Wrexham General Station is the nearest rail station to the racecourse and is served by free shuttle buses every race day. Taxis are available outside Wrexham General at all times and it’s less than a 15-min journey away.
Buses aren’t great here (this is rural North Wales, after all!), but Wrexham is served by local and national routes. Helicopters can land at Bangor-on-Dee Racecourse but must be arranged in advance – and the exact landing area can change, so further communication on the day of travel may need to be made.
Hotels near Bangor-on-Dee Racecourse
Bangor-on-Dee itself isn’t particularly large, so you won’t find chain hotels in the town but fear not: there’s plenty of accommodation options around!
The Buck House Hotel sits in the town centre and is a buzzing local pub with basic rooms available.
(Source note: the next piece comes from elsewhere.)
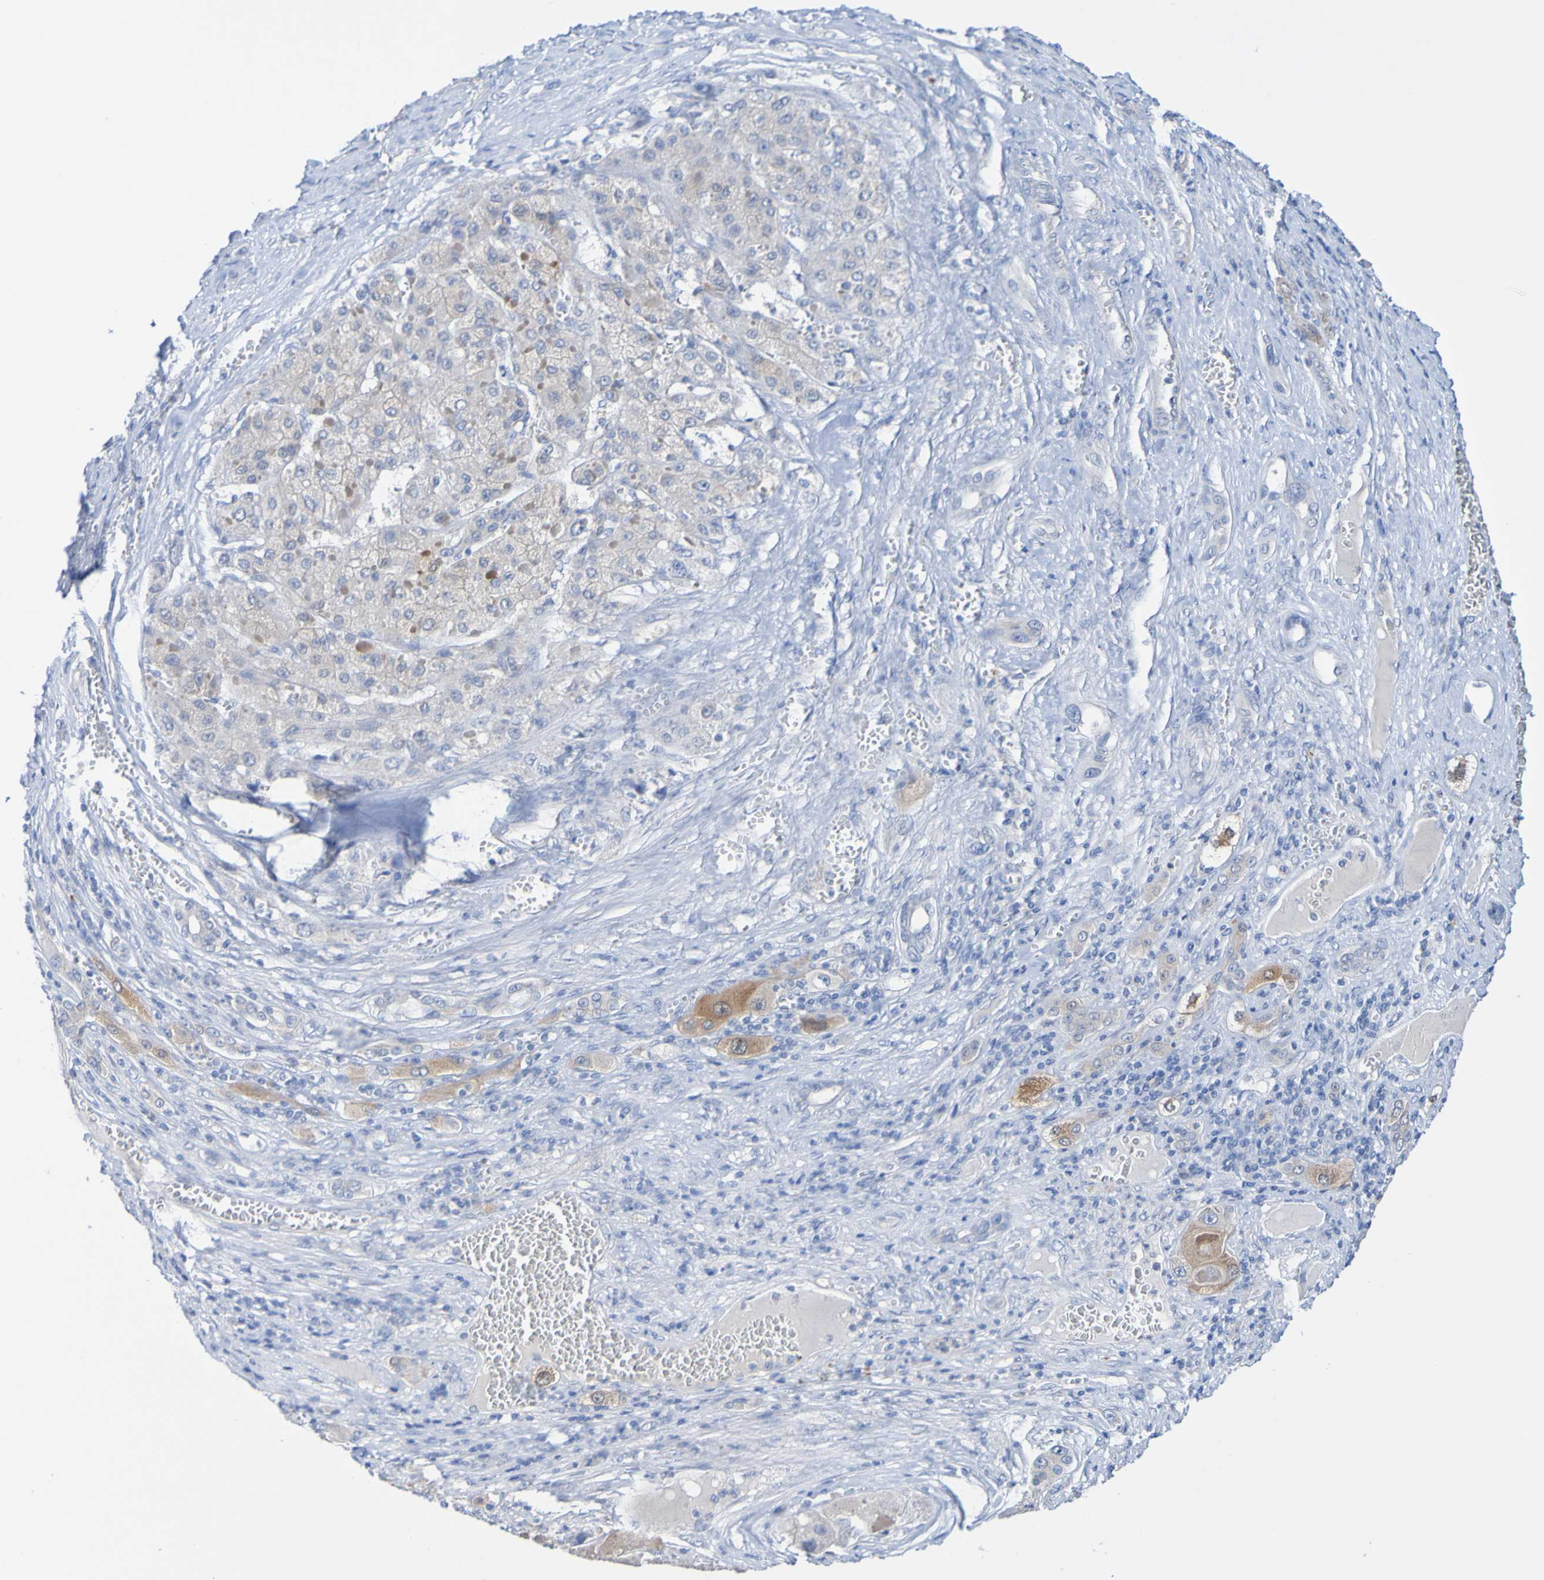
{"staining": {"intensity": "moderate", "quantity": "<25%", "location": "cytoplasmic/membranous"}, "tissue": "liver cancer", "cell_type": "Tumor cells", "image_type": "cancer", "snomed": [{"axis": "morphology", "description": "Carcinoma, Hepatocellular, NOS"}, {"axis": "topography", "description": "Liver"}], "caption": "The micrograph shows immunohistochemical staining of hepatocellular carcinoma (liver). There is moderate cytoplasmic/membranous expression is seen in approximately <25% of tumor cells. (DAB IHC, brown staining for protein, blue staining for nuclei).", "gene": "ACMSD", "patient": {"sex": "female", "age": 73}}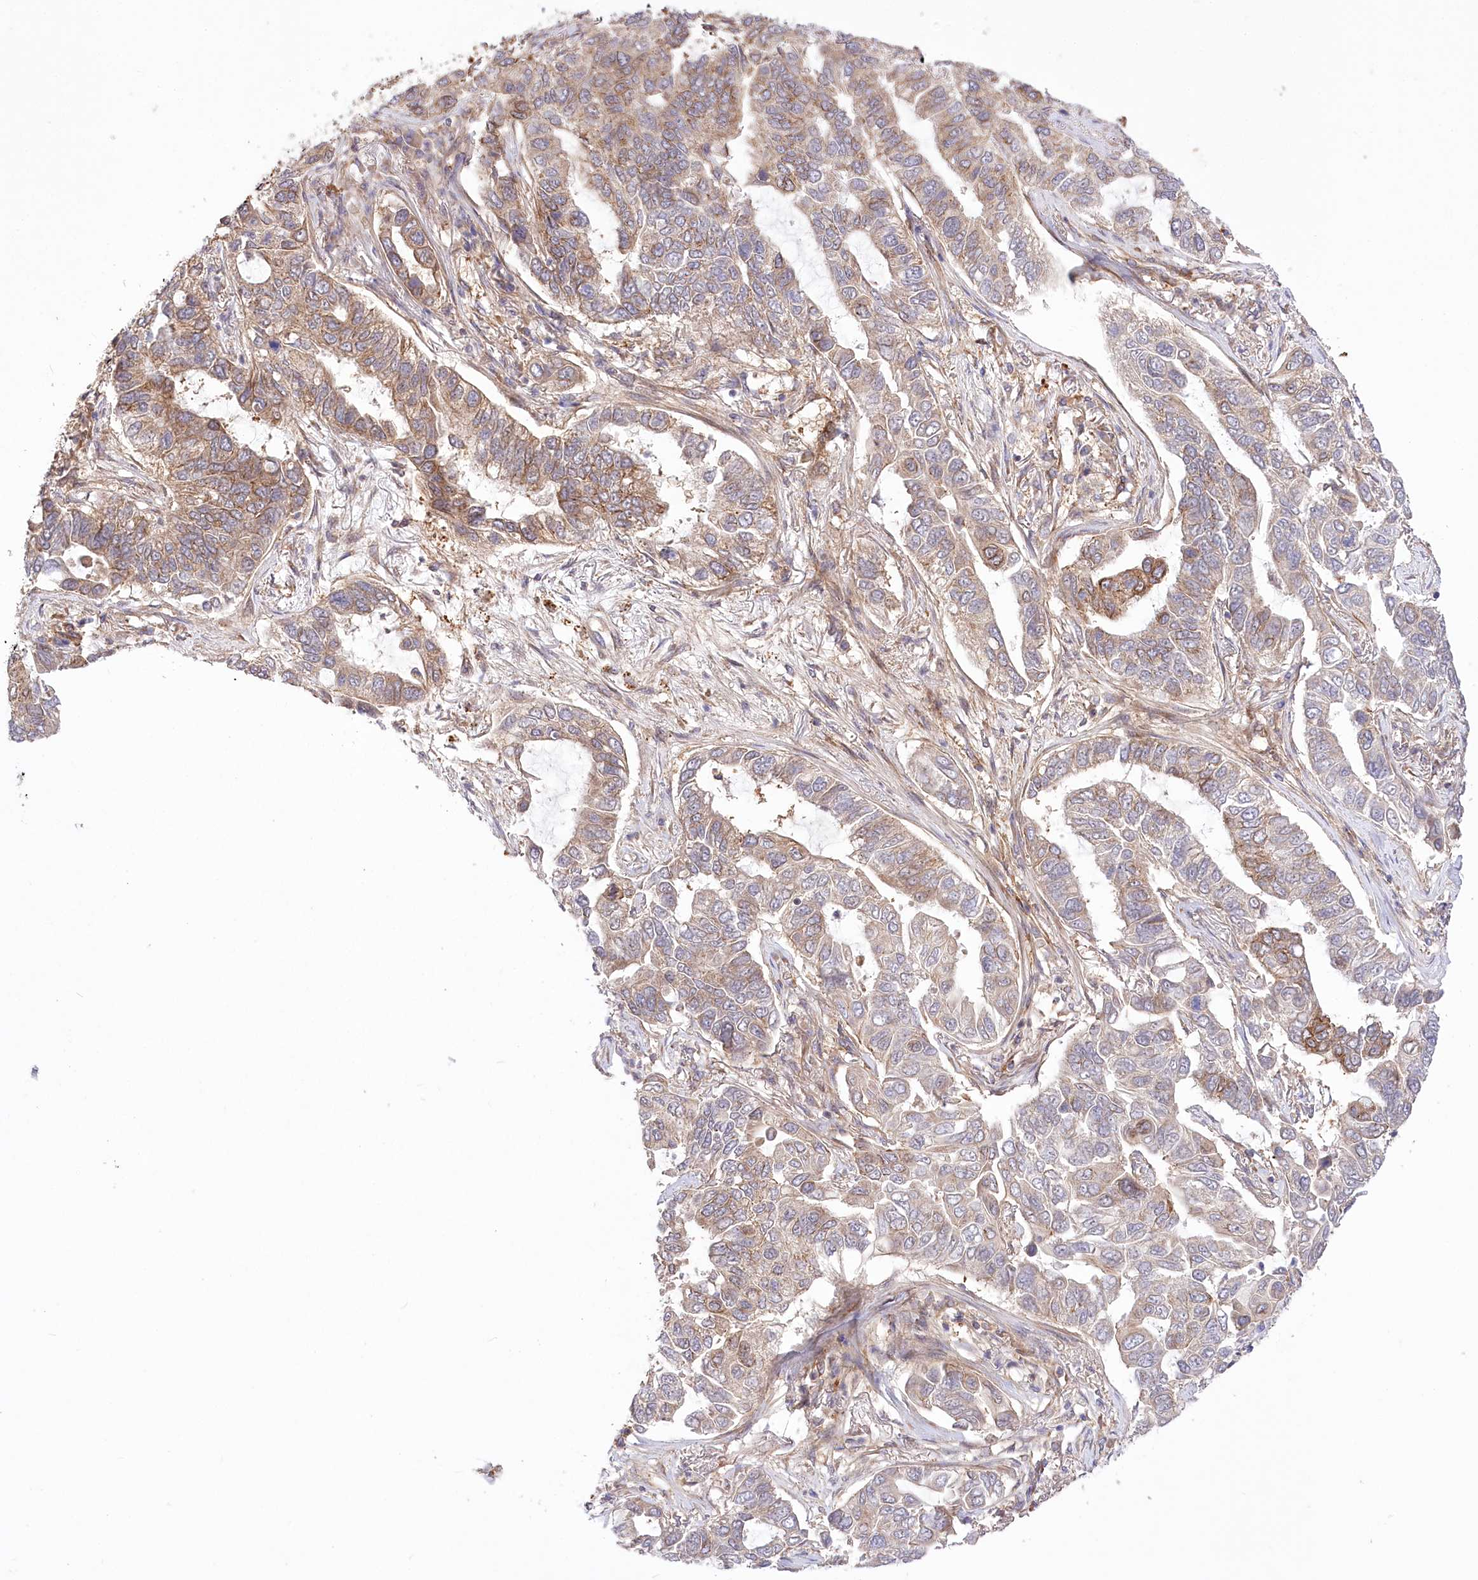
{"staining": {"intensity": "moderate", "quantity": ">75%", "location": "cytoplasmic/membranous"}, "tissue": "lung cancer", "cell_type": "Tumor cells", "image_type": "cancer", "snomed": [{"axis": "morphology", "description": "Adenocarcinoma, NOS"}, {"axis": "topography", "description": "Lung"}], "caption": "Immunohistochemical staining of human lung cancer reveals medium levels of moderate cytoplasmic/membranous positivity in about >75% of tumor cells. (brown staining indicates protein expression, while blue staining denotes nuclei).", "gene": "TRUB1", "patient": {"sex": "male", "age": 64}}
It’s close, and it’s a great option for those not looking to travel too far after the race action ends. In nearby Wrexham, you’ll find some more of the well-known names: Ramada Jarvis Plaza and Premier Inn Express. Guesthouses and other independent accommodation options include the Wynnstay Arms, The Albion Hotel, The Lemon Tree and The Grove Guest House.
Betting Shops Local to Bangor-on-Dee Racecourse
Bangor-on-Dee Racecourse isn’t typical with its betting options – not least of course, because you can’t just head into the grandstand and find the nearest kiosk! There were standard Tote windows throughout the course until 2012, when the management replaced them all with their own betting system: bangorBET. The course has plenty of material available explaining the bangorBET system, so ask for help, read up, and have a flutter! You can also find independent bookmakers at trackside, but given the size of the course, there’s never very many, so bet early to avoid queuing.
There are no betting shops in Bangor-on-Dee itself but nearby Wrexham has branches of Coral, William Hill, Corbett Bookmakers, Betfred and Ladbrokes.